- Status: proposed
- Type: new feature
- Related components: (if any)
- Start Date: 2018-06-16
- Discussion: (fill me in with link to RFC discussion - shepherd will complete this)
- Supersedes: (fill me in with a link to RFC this supersedes - if applicable)
- Superseded by: (fill me in with a link to RFC this is superseded by - if applicable)
- Author: Frano Perleta
This document proposes a protocol for embedding document revision histories in a public blockchain.
- The key words "MUST", "MUST NOT", "REQUIRED", "SHALL", "SHALL NOT", "SHOULD", "SHOULD NOT", "RECOMMENDED", "MAY", and "OPTIONAL" in this document are to be interpreted as described in RFC 2119.
The primary purpose of this protocol is to record cryptographic hashes of successive revisions of single-file documents in a public blockchain, in a manner which enables thin clients to easily query and verify document histories. Such histories inherit useful properties from the underlying blockchain, namely immutability and massive replication, and can therefore serve as proofs of existence.
In addition to cryptographic hashes, users may also record a collection of URIs for each document, facilitating retrieval of document contents from off-chain sources.
The goal is to impose minimal requirements on the blockchain, in terms of both features and storage space.
The central notion is one of documents. A document is uniquely and permanently identified with a P2TH address. How the address is derived is irrelevant, provided that it is indeed unique, ie. not already present in the underlying blockchain at document creation time.
Document state has two components:
-
the owner -- identified by their address;
-
the content -- a blob (ie. a contiguous finite sequence of bytes, without further restrictions), identified by one or more cryptographically secure hash digests, optionally carrying additional metadata;
Document history is document state as a piecewise constant function of time, represented as a sequence of discrete state transitions embedded in the underlying blockchain in the form of specially crafted transactions.
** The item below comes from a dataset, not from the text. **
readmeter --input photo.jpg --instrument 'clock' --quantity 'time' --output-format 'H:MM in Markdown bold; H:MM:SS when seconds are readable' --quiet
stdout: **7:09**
Notably, all relevant transactions include the document's P2TH address as the first output, which enables clients to efficiently retrieve them in order to reconstruct the document's history, including the present state.
The second output of such transactions is an OP_RETURN
carrying as payload a compact encoding of a state transition.
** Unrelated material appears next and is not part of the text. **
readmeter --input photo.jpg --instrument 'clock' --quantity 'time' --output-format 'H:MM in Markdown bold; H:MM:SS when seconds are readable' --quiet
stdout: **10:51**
State transitions often affect only part of the state, thus only the difference is encoded in the payload, considering
the severe constraints on its size. Furthermore, the notion of ownership entails the need for validation, as only the
current owner may initiate the next transition. Consequentially, the transactions must be processed in chronological
order.
-
The first transaction which specifies the content determines the initial document state. Any earlier transactions must be ignored. The initial transaction is always valid, and establishes the spender as the owner of the document.
-
Each subsequent transaction is validated with respect to the state produced by the previous valid transaction, by checking whether the spender is the current owner. If a transaction is valid, the next state is computed by applying the change encoded in the
OP_RETURN
payload to the current state. This may involve a transfer of ownership onto another address. -
Invalid transactions, including those with omitted or malformed payloads, must be ignored.
Obviously, blobs of arbitrary size cannot be contained within transactions. The question of blob storage and retrieval is entirely outside of the scope of this protocol. Instead of blobs themselves, the content representation includes only their digests, which are of fixed size. Specifically, the following cryptographically secure hash functions are supported:
- SHA2-256,
- SHA2-512,
- SHA3-256,
- SHA3-512.
This enables clients which manage to obtain the blobs by some other means to verify their integrity by computing their digests and comparing them to those recorded in document histories. The possibility of using more than one hash function at the same time, so that there is effectively a concatenation of multiple digests, should not be misunderstood as providing additional security. Unfortunately, such a construction is not necessarily any stronger than the strongest used hash function. Still, clients seeking to verify a blob are advised to check against all recorded digests, to reduce the (already extremely small) probability of accidental collisions.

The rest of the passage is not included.